Радость нашла его под Павелецким мостом. Не слушать – только хуже потом. Светошников свернул за долгими звуками лютни на Садовое кольцо в сторону Октябрьской и поехал, следуя протяжной музыке внутри.
Машины теперь двигались намного быстрее.
Не идти – нельзя. Оно ж не отпустит. Силу отнимет, и что потом? Станет он снова обычный дурак. Делать Светошников ничего не умел, кроме того, что делал для Альтина. Он нигде и ничему не учился: не нужно было. Он – что надо – и так знал.
Раньше.
Светошников развернулся над туннелем у Нового Арбата и поехал в обратную сторону по Садовому. Музыка стала не сильнее, но словно отчетливее, будто раньше играли издалека, а теперь подошли ближе. Понятно, однако: это он сам ближе подходит.

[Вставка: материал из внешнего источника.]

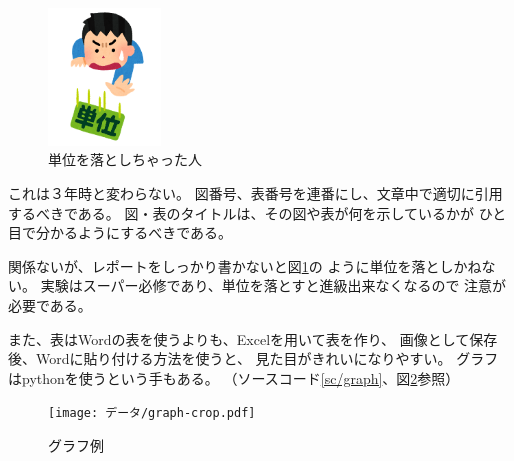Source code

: \documentclass[autodetect-engine,dvipdfmx-if-dvi,ja=standard]{bxjsarticle}
\begin{document}
\begin{figure}
    \vspace{-2\baselineskip}
    \centering
    \includegraphics[width=3cm]{データ/単位を落とす人.png}
    \caption{単位を落としちゃった人}
    \label{img/単位}
    \vspace{-1\baselineskip}
\end{figure}

これは３年時と変わらない。
図番号、表番号を連番にし、文章中で適切に引用するべきである。
図・表のタイトルは、その図や表が何を示しているかが
ひと目で分かるようにするべきである。

関係ないが、レポートをしっかり書かないと図\ref{img/単位}の
ように単位を落としかねない。
実験はスーパー必修であり、単位を落とすと進級出来なくなるので
注意が必要である。

また、表はWordの表を使うよりも、Excelを用いて表を作り、
画像として保存後、Wordに貼り付ける方法を使うと、
見た目がきれいになりやすい。
グラフはpythonを使うという手もある。
（ソースコード\ref{sc/graph}、図\ref{img/graph}参照）





\begin{figure}[h]
	\centering
	\texttt{[image: データ/graph-crop.pdf]}
	\caption{グラフ例}
    \label{img/graph}
    \vspace{-1\baselineskip}
\end{figure}
\end{document}
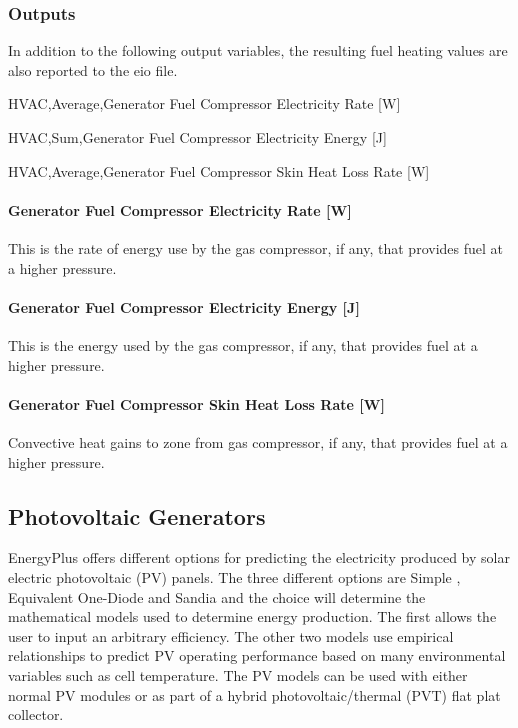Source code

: \subsubsection{Outputs}\label{outputs-10-001}

In addition to the following output variables, the resulting fuel heating values are also reported to the eio file.

HVAC,Average,Generator Fuel Compressor Electricity Rate {[}W{]}

HVAC,Sum,Generator Fuel Compressor Electricity Energy {[}J{]}

HVAC,Average,Generator Fuel Compressor Skin Heat Loss Rate {[}W{]}

\paragraph{Generator Fuel Compressor Electricity Rate {[}W{]}}\label{generator-fuel-compressor-electric-power-w-1}

This is the rate of energy use by the gas compressor, if any, that provides fuel at a higher pressure.

\paragraph{Generator Fuel Compressor Electricity Energy {[}J{]}}\label{generator-fuel-compressor-electric-energy-j-1}

This is the energy used by the gas compressor, if any, that provides fuel at a higher pressure.

\paragraph{Generator Fuel Compressor Skin Heat Loss Rate {[}W{]}}\label{generator-fuel-compressor-skin-heat-loss-rate-w-1}

Convective heat gains to zone from gas compressor, if any, that provides fuel at a higher pressure.

\subsection{Photovoltaic Generators}\label{photovoltaic-generators}

EnergyPlus offers different options for predicting the electricity produced by solar electric photovoltaic (PV) panels. The three different options are Simple , Equivalent One-Diode and Sandia and the choice will determine the mathematical models used to determine energy production. The first allows the user to input an arbitrary efficiency. The other two models use empirical relationships to predict PV operating performance based on many environmental variables such as cell temperature. The PV models can be used with either normal PV modules or as part of a hybrid photovoltaic/thermal (PVT) flat plat collector.

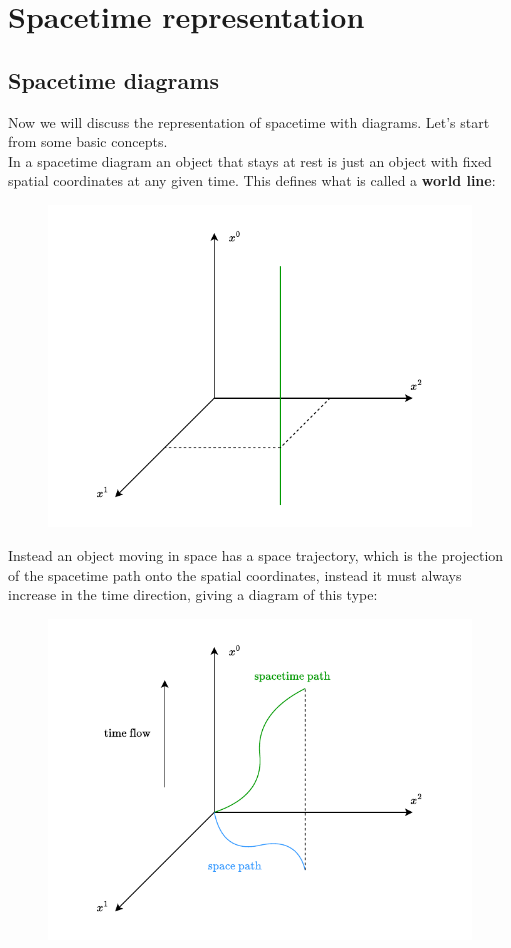 \chapter{Spacetime representation}
\section{Spacetime diagrams}
Now we will discuss the representation of spacetime with diagrams. Let's start from some basic concepts.\\
In a spacetime diagram an object that stays at rest is just an object with fixed spatial coordinates at any given time. This defines what is called a \textbf{world line}:
\begin{figure}[H]
  \centering
  \includegraphics[width=0.8\linewidth]{res/svg/World_line.drawio}
\end{figure}
Instead an object moving in space has a space trajectory, which is the projection of the spacetime path onto the spatial coordinates, instead it must always increase in the time direction, giving a diagram of this type:
\begin{figure}[H]
  \centering
  \includegraphics[width=0.8\linewidth]{res/svg/spacetime_path.drawio}
\end{figure}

Звуки лютни провели его по улице Бурденко к Плющихе и исчезли на углу одного из Неопалимовских переулков. Здесь музыка играть перестала. Машины были плотно припаркованы вдоль тротуаров, но на углу Светошникова ждало свободное место. Место пахло чужим теплом, как насиженный стул. Будто для него хранили.
Переулок был другой, чем раньше. Но тоже Неопалимовский.
Светошников заглушил мотор и стал ждать. Знак нужен.
Он понимал, что врет себе, будто идет для силы: себя успокаивал. Он и не вернется, наверное. Марево не отпустит. Оно ж недаром воронку показывает: втянет, и все. Ему и так сколько лет с того прыжка дали. Жизнь хорошую. Дочку.
Идет – потому что велено. Не может не идти. Был бы человек обычный – мог не послушаться. А он должен.
С крыши дома напротив поднялась стая птиц. Они были одного цвета с воздухом, но Светошников их хорошо видел. Птицы были нездешние; они для него остановку делали. Стая чуть замедлила над его машиной и полетела вглубь дворов. Куда раньше собаки бежали.
Пора.
Он хотел уехать отсюда – сразу, сейчас.
Светошников закрыл глаза и оказался в своем сне: он шел по коридору без стен. Марево висело перед ним, звало, и в центре – где воронка – что-то лопалось и просвечивало холодным бледным светом.
Его любимым.
В окно машины постучали. Светошников открыл глаза: за стеклом стоял цыганенок-оборвыш, лет семи. Такие клянчили в переходах метро и на светофорах. Часто до поздней московской осени они стояли на асфальте босые – для жалости. Их взрослые ждали чуть в стороне, чтобы потом отнять поданные копейки.
Светошников вышел из машины. Цыганенок отскочил в сторону, но остался, не убежал. Светошников посмотрел: тот был в обуви. Не как другие.
– Дядь, дай, – заныл цыганенок. – Дай.
Он сильно косил и потому выглядел дебилом. Казалось, он смотрит мимо Светошникова, а того не видит совсем. На голове у мальчика была взрослая шапка-ушанка, ненужная в такую погоду. Октябрь же.